# Stated task:
Rewrite all of the entries below with each "Transcribe" swapped for "Copy out" and everything else left as it is. Leave the pictures out of your answer.

# Exercise materials:

────────

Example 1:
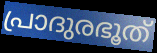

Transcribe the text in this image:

പ്രാദുരഭൂത്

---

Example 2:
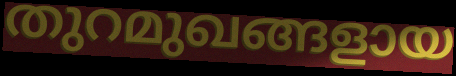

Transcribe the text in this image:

തുറമുഖങ്ങളായ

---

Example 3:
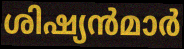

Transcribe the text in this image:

ശിഷ്യൻമാർ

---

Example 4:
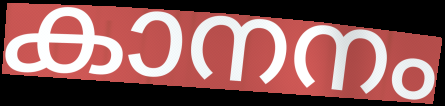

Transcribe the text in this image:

കാനനം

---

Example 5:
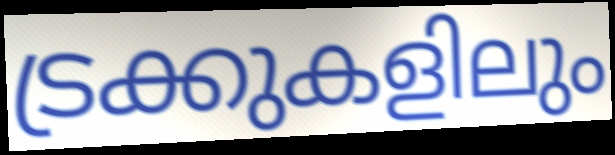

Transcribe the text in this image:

ട്രക്കുകളിലും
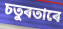
চতুৰতাৰে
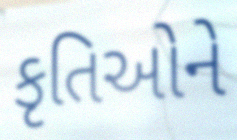
કૃતિઓને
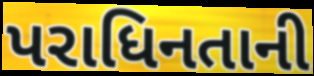
પરાધિનતાની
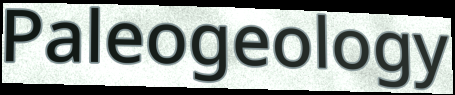
Paleogeology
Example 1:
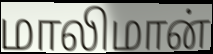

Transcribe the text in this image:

மாலிமான்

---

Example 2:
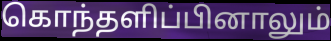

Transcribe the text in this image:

கொந்தளிப்பினாலும்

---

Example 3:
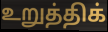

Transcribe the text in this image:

உறுத்திக்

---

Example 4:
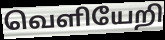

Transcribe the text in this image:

வெளியேறி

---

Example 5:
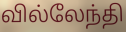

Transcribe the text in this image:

வில்லேந்தி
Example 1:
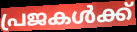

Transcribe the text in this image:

പ്രജകൾക്ക്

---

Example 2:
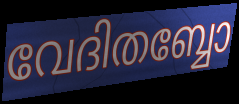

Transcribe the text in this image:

വേദിതബ്ബോ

────────

# Worked solution:
Example 1:

Copy out the text in this image:

പ്രാദുരഭൂത്

---

Example 2:

Copy out the text in this image:

തുറമുഖങ്ങളായ

---

Example 3:

Copy out the text in this image:

ശിഷ്യൻമാർ

---

Example 4:

Copy out the text in this image:

കാനനം

---

Example 5:

Copy out the text in this image:

ട്രക്കുകളിലും
চতুৰতাৰে
કૃતિઓને
પરાધિનતાની
Paleogeology
Example 1:

Copy out the text in this image:

மாலிமான்

---

Example 2:

Copy out the text in this image:

கொந்தளிப்பினாலும்

---

Example 3:

Copy out the text in this image:

உறுத்திக்

---

Example 4:

Copy out the text in this image:

வெளியேறி

---

Example 5:

Copy out the text in this image:

வில்லேந்தி
Example 1:

Copy out the text in this image:

പ്രജകൾക്ക്

---

Example 2:

Copy out the text in this image:

വേദിതബ്ബോ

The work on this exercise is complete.